I think the netcon_in_presyn_order_
is best and should not be tampered with. However, NetCon.deliver
to the target can be assynchronous (different NetCon delay and different target types) and even in the case of constant delay and same target type from a given PreSyn, I doubt the weight ordering impacts performance. Of course, the performance can be compared pre and post FOR_NETCONS
weight ordering.
FOR_NETCONS
weight ordering has the memory usage advantage that instead of a list of NetCon weight indices for each POINT_PROCESS instance that uses the FOR_NETCONS
statement, only a first index for each instance will be necessary. (The count can be derived from the first index of the next instance.) By the way, for POINT_PROCESS
it is probably most often the case that each instance has only a single NETCON targeting it. But for ARTIFICIAL_CELL
the number can be very large, eg 10k.
As FOR_NETCONS
weight ordering is a significant change and can be done even in the absence of any further implementation of the FOR_NETCONS
statement. It seems to make sense to first investigate any potential performance impacts on a variety of models.

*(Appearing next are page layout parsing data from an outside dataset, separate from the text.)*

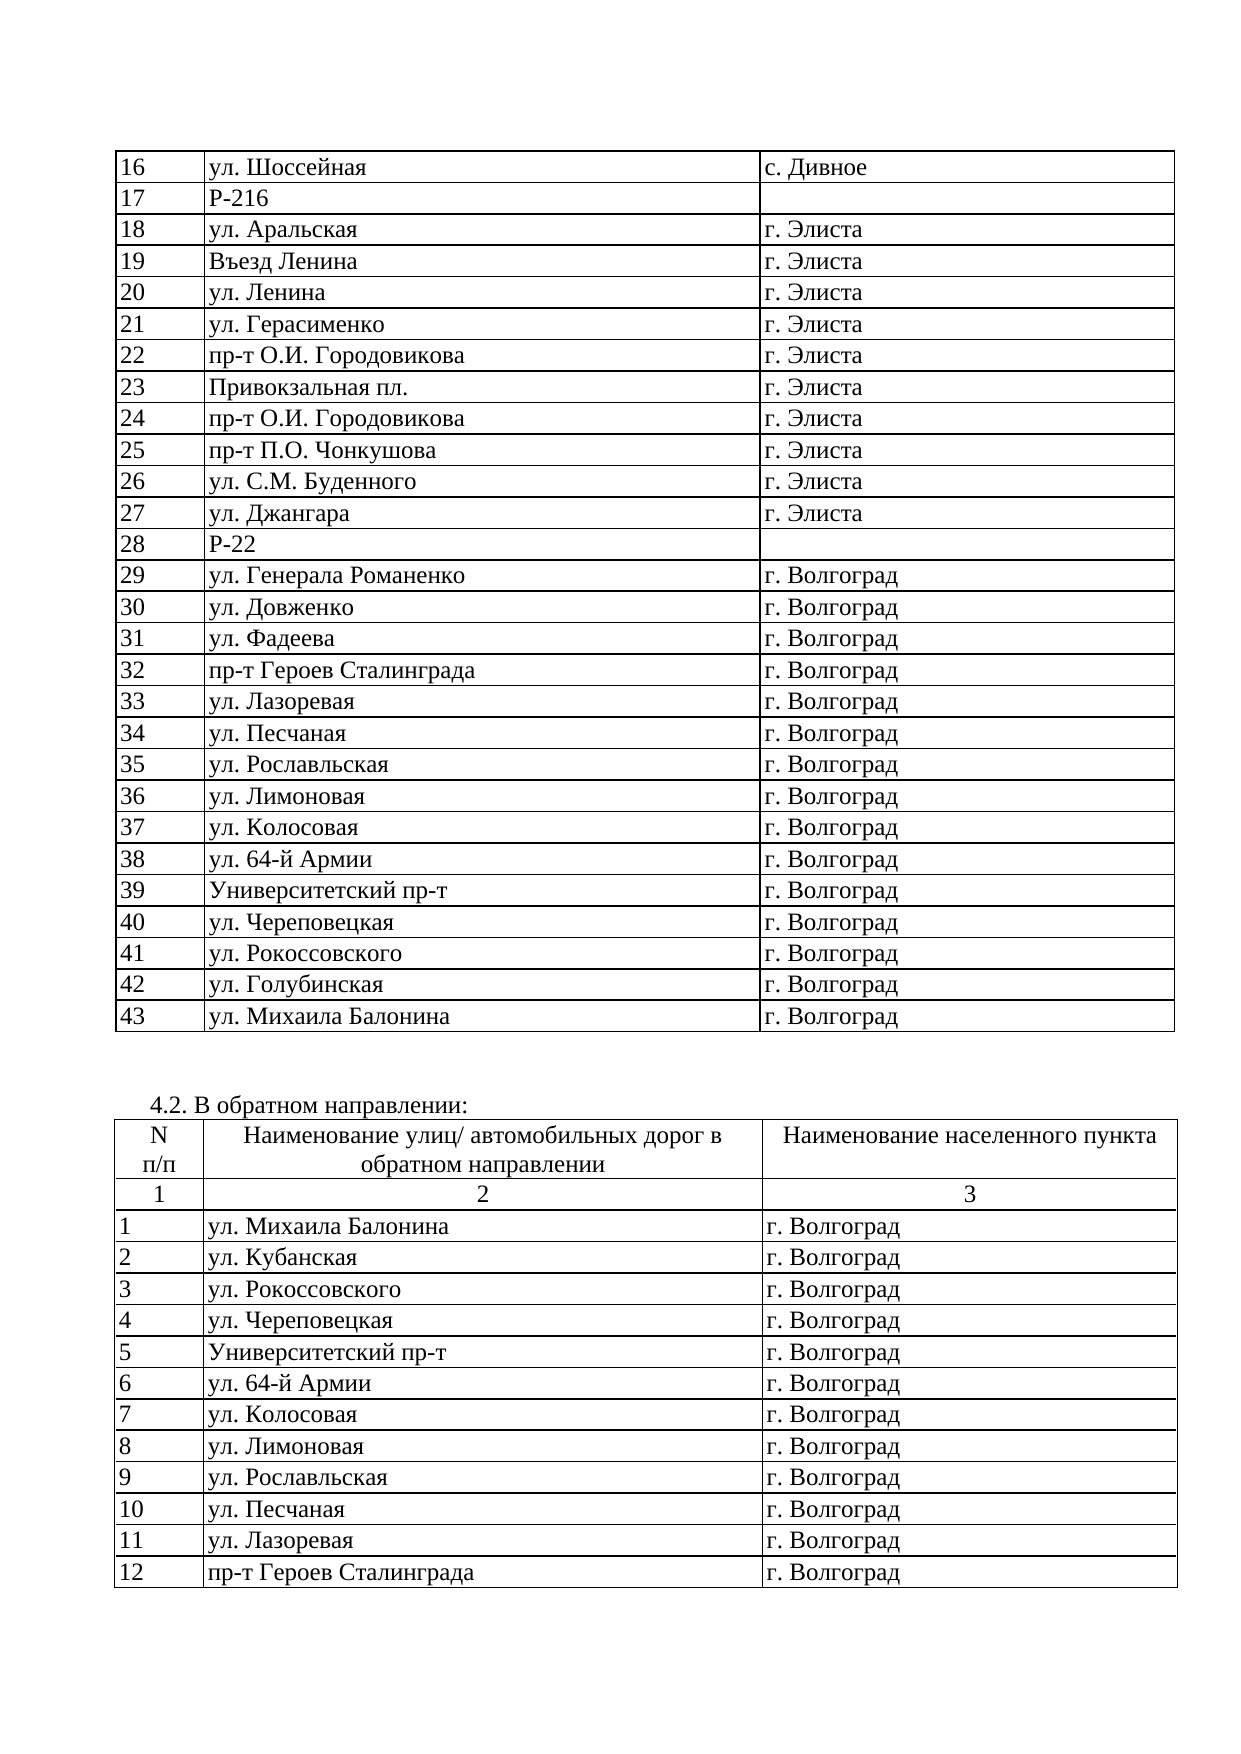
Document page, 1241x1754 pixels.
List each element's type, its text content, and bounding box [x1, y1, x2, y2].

table_cell г. Волгоград [761, 1001, 1174, 1031]
table_cell г. Волгоград [763, 1366, 1177, 1398]
table_cell 40 [117, 907, 204, 936]
table_cell с. Дивное [761, 152, 1174, 181]
table_cell г. Волгоград [761, 938, 1174, 968]
table_cell 5 [115, 1336, 203, 1366]
table_cell г. Волгоград [763, 1461, 1177, 1492]
table_cell г. Элиста [761, 372, 1174, 402]
table_cell ул. Рокоссовского [204, 1274, 762, 1303]
table_cell Привокзальная пл. [205, 372, 759, 402]
table_cell 11 [115, 1525, 203, 1555]
table_cell 30 [117, 592, 204, 622]
table_cell ул. Лазоревая [205, 686, 759, 716]
table_cell ул. 64-й Армии [205, 844, 759, 873]
table_cell ул. Довженко [205, 592, 759, 622]
table_cell ул. Рославльская [204, 1462, 762, 1492]
table_cell г. Элиста [761, 466, 1174, 496]
table_header N п/п [115, 1120, 203, 1178]
table_cell ул. Рокоссовского [205, 938, 759, 968]
table_cell 4 [115, 1305, 203, 1335]
table_cell г. Волгоград [761, 875, 1174, 905]
table_cell ул. Рославльская [205, 749, 759, 779]
table_cell 7 [115, 1399, 203, 1429]
table_cell 20 [117, 277, 204, 307]
table_cell г. Элиста [761, 215, 1174, 244]
table_cell 3 [115, 1273, 203, 1303]
table_cell г. Волгоград [761, 781, 1174, 811]
table_cell 26 [117, 466, 204, 496]
table_cell ул. Генерала Романенко [205, 561, 759, 590]
table_cell ул. Герасименко [205, 309, 759, 339]
table_cell г. Элиста [761, 403, 1174, 433]
table_cell г. Элиста [761, 277, 1174, 307]
table_cell 1 [115, 1210, 203, 1241]
table_cell ул. Михаила Балонина [204, 1211, 762, 1241]
table_cell ул. Колосовая [205, 812, 759, 842]
table_cell 17 [117, 183, 204, 213]
table_cell ул. Ленина [205, 277, 759, 307]
table_cell ул. Голубинская [205, 970, 759, 999]
table_cell г. Волгоград [763, 1555, 1177, 1587]
table_cell 36 [117, 781, 204, 811]
table_cell пр-т Героев Сталинграда [205, 655, 759, 685]
table_cell ул. Колосовая [204, 1400, 762, 1429]
table_cell 16 [117, 152, 204, 181]
table_cell Р-22 [205, 529, 759, 559]
table_cell г. Волгоград [763, 1429, 1177, 1461]
table_cell ул. Джангара [205, 498, 759, 527]
table_cell 35 [117, 749, 204, 779]
table_cell 12 [115, 1556, 203, 1587]
table_cell г. Элиста [761, 309, 1174, 339]
table_cell г. Волгоград [763, 1524, 1177, 1555]
table_cell г. Элиста [761, 340, 1174, 370]
table_cell г. Волгоград [763, 1335, 1177, 1366]
table_cell г. Элиста [761, 435, 1174, 464]
table_cell 42 [117, 970, 204, 999]
table_cell 8 [115, 1430, 203, 1461]
table_cell г. Волгоград [761, 655, 1174, 685]
table_cell 38 [117, 844, 204, 873]
table_cell пр-т П.О. Чонкушова [205, 435, 759, 464]
table_cell 25 [117, 435, 204, 464]
table_cell Университетский пр-т [204, 1337, 762, 1366]
table_cell 34 [117, 718, 204, 748]
table_cell 28 [117, 529, 204, 559]
table_cell ул. Череповецкая [205, 907, 759, 936]
table_cell ул. Лимоновая [204, 1431, 762, 1461]
table_cell г. Волгоград [763, 1398, 1177, 1429]
table_cell 1 [115, 1179, 203, 1209]
table_cell ул. Песчаная [205, 718, 759, 748]
table_cell 2 [115, 1242, 203, 1272]
table_cell ул. С.М. Буденного [205, 466, 759, 496]
table_cell ул. Лимоновая [205, 781, 759, 811]
table_cell г. Волгоград [761, 623, 1174, 653]
table_cell г. Волгоград [761, 592, 1174, 622]
table_cell г. Волгоград [761, 844, 1174, 873]
table_cell г. Волгоград [761, 718, 1174, 748]
table_cell г. Волгоград [761, 907, 1174, 936]
table_cell г. Волгоград [761, 561, 1174, 590]
table_cell г. Волгоград [761, 749, 1174, 779]
table_header Наименование улиц/ автомобильных дорог в обратном направлении [204, 1120, 762, 1178]
table_cell г. Волгоград [763, 1241, 1177, 1272]
table_cell 3 [763, 1178, 1177, 1209]
table_cell 27 [117, 498, 204, 527]
table_cell 43 [117, 1001, 204, 1031]
table_cell г. Волгоград [763, 1272, 1177, 1303]
table_cell [761, 529, 1174, 559]
table_cell пр-т О.И. Городовикова [205, 403, 759, 433]
table_cell 22 [117, 340, 204, 370]
table_cell ул. 64-й Армии [204, 1368, 762, 1398]
table_cell ул. Кубанская [204, 1242, 762, 1272]
table_cell г. Элиста [761, 246, 1174, 276]
table_cell ул. Шоссейная [205, 152, 759, 181]
table_cell 41 [117, 938, 204, 968]
table_cell 9 [115, 1462, 203, 1492]
table_cell 6 [115, 1368, 203, 1398]
table_cell пр-т Героев Сталинграда [204, 1557, 762, 1587]
table_cell 19 [117, 246, 204, 276]
table_cell 31 [117, 623, 204, 653]
table_cell ул. Фадеева [205, 623, 759, 653]
table_cell г. Волгоград [763, 1209, 1177, 1241]
table_cell 2 [204, 1179, 762, 1209]
table_cell 10 [115, 1493, 203, 1524]
table_cell г. Волгоград [761, 970, 1174, 999]
table_cell 32 [117, 655, 204, 685]
table_cell 33 [117, 686, 204, 716]
table_cell г. Элиста [761, 498, 1174, 527]
table_cell Университетский пр-т [205, 875, 759, 905]
table_header Наименование населенного пункта [763, 1120, 1177, 1178]
table_cell 37 [117, 812, 204, 842]
table_cell г. Волгоград [761, 686, 1174, 716]
table_cell ул. Михаила Балонина [205, 1001, 759, 1031]
table_cell Въезд Ленина [205, 246, 759, 276]
table_cell Р-216 [205, 183, 759, 213]
table_cell 29 [117, 561, 204, 590]
table_cell [761, 183, 1174, 213]
table_cell ул. Аральская [205, 215, 759, 244]
table_cell г. Волгоград [763, 1492, 1177, 1524]
text 4.2. В обратном направлении: [150, 1090, 1090, 1119]
table_cell 39 [117, 875, 204, 905]
table_cell пр-т О.И. Городовикова [205, 340, 759, 370]
table_cell ул. Песчаная [204, 1494, 762, 1524]
table_cell г. Волгоград [763, 1304, 1177, 1335]
table_cell ул. Череповецкая [204, 1305, 762, 1335]
table_cell ул. Лазоревая [204, 1525, 762, 1555]
table_cell 24 [117, 403, 204, 433]
table_cell г. Волгоград [761, 812, 1174, 842]
table_cell 21 [117, 309, 204, 339]
table_cell 18 [117, 215, 204, 244]
table_cell 23 [117, 372, 204, 402]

I lean toward the latter as it avoids an increase in file transfer size and I believe it is also possible to have better performance by modifying the NetCon weight vector ordering so that the weights are memory adjacent during the loop over NetCon weights that target the same POINT_PROCESS or ARTIFICIAL_CELL instance.
looks reasonable to me as well.
As FOR_NETCONS weight ordering is a significant change and can be done even in the absence of any further implementation of the FOR_NETCONS statement. It seems to make sense to first investigate any potential performance impacts on a variety of models.

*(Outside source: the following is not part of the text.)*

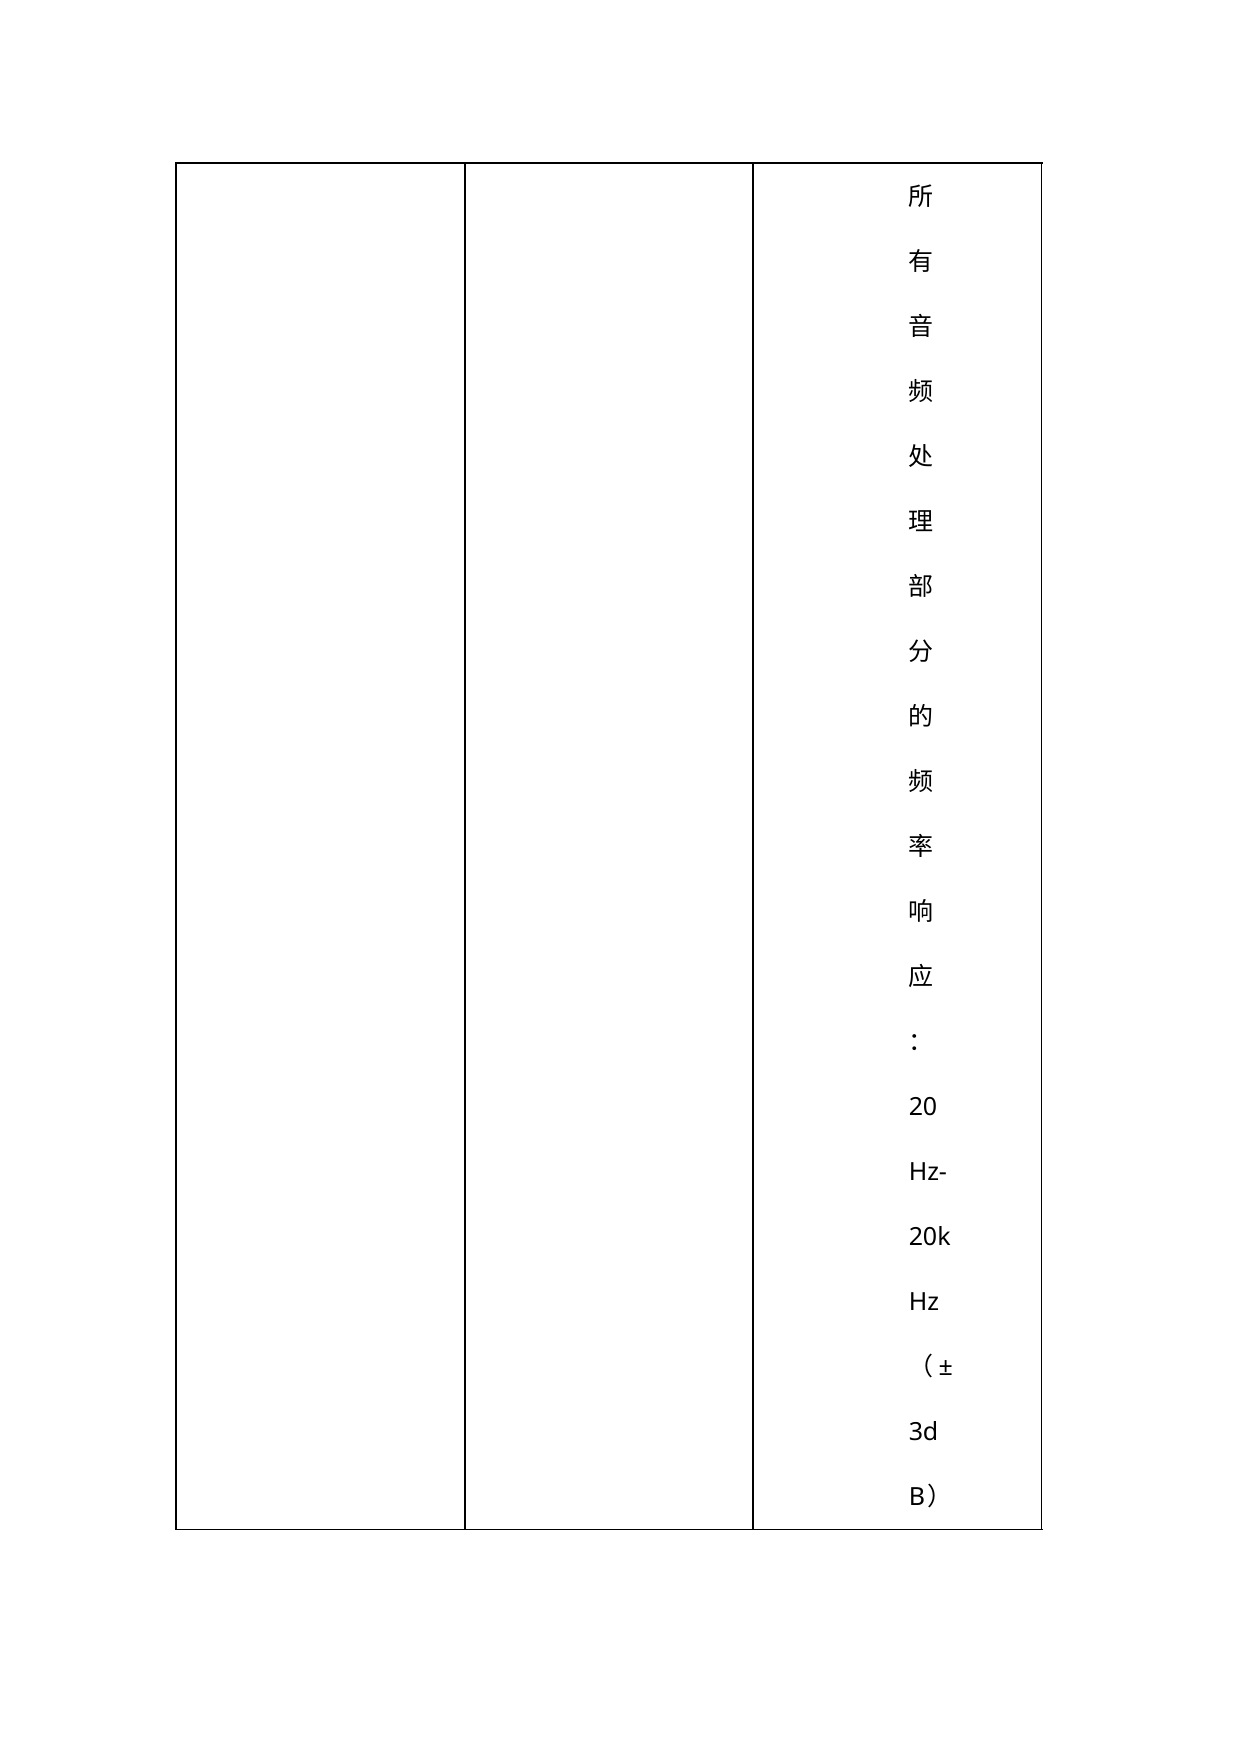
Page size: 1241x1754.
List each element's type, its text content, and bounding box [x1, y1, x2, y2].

As I don't have whole picture, may be we should discuss this over call and see how generated code will look like.
Vectors of NetCon information are sent from nrnbbcore_write.cpp on a per thread basis and the order is the order seen for that
thread from the HOC interpreter NetCon Object list which is the order of NetCon creation. The size of each information vector is n_netcon
and the information vectors are target type, target index, srcgid, and delay. The exceptional vector is weight which conceptually has the same order but as different target types have different numbers of NET_RECEIVE
args, each weight is a subarray of of size according to number of args and the entire vector of weights has a total size of nweight.

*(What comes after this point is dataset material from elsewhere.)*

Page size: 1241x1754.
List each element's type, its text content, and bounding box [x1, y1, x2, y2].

At the nrn_setup.cpp receiver side, nt.netcons = new NetCon[nt.n_netcon]
but as these are empty, at this moment ordering is undefined. It turns out that my previous comment is in error with regard to netcon_in_presyn_order_
. This latter is a vector of NetCon* and the actual NetCon information (delay, weight_index, etc.) is in the original nt.netcons order as received from NEURON. So a PreSyn or InputPreSyn iterates
for (int i = nc_cnt_ - 1; i >= 0; --i) {
NetCon* d = netcon_in_presyn_order_[nc_index_ + i];
with the NetCon* d
pointing into the nt.netcons
vector of NetCon. Note that the weights do not live in a NetCon but rather the NetCon has an integer u.weight_index
which points into nt.weights
. Note that it may be that netcon_in_presyn_order_
space could be saved (or at least not be permanent or at least be converted to integer) by permuting the meaning of nt.netcon
.
Third time is the charm for understanding. I was mistaken that an int*
array into nt.netcons
could replace NetCon* netcon_in_presyn_order_
The reason is that the PreSyn
need a list of NetCon*
that are in various threads. (The NetCon is in the same thread as the target). The original reason for netcon_in_presyn_order
was to have a single allocation for saving space rather than an allocation of a NetCon*
array for every Presyn
and InputPresyn
. One could still perhaps do better in space saving by having a small list of (index, cnt, thread_id)
in the Presyn
etc. But, nowadays on cpu it is not uncommon to have in the neighborhood of 50 threads.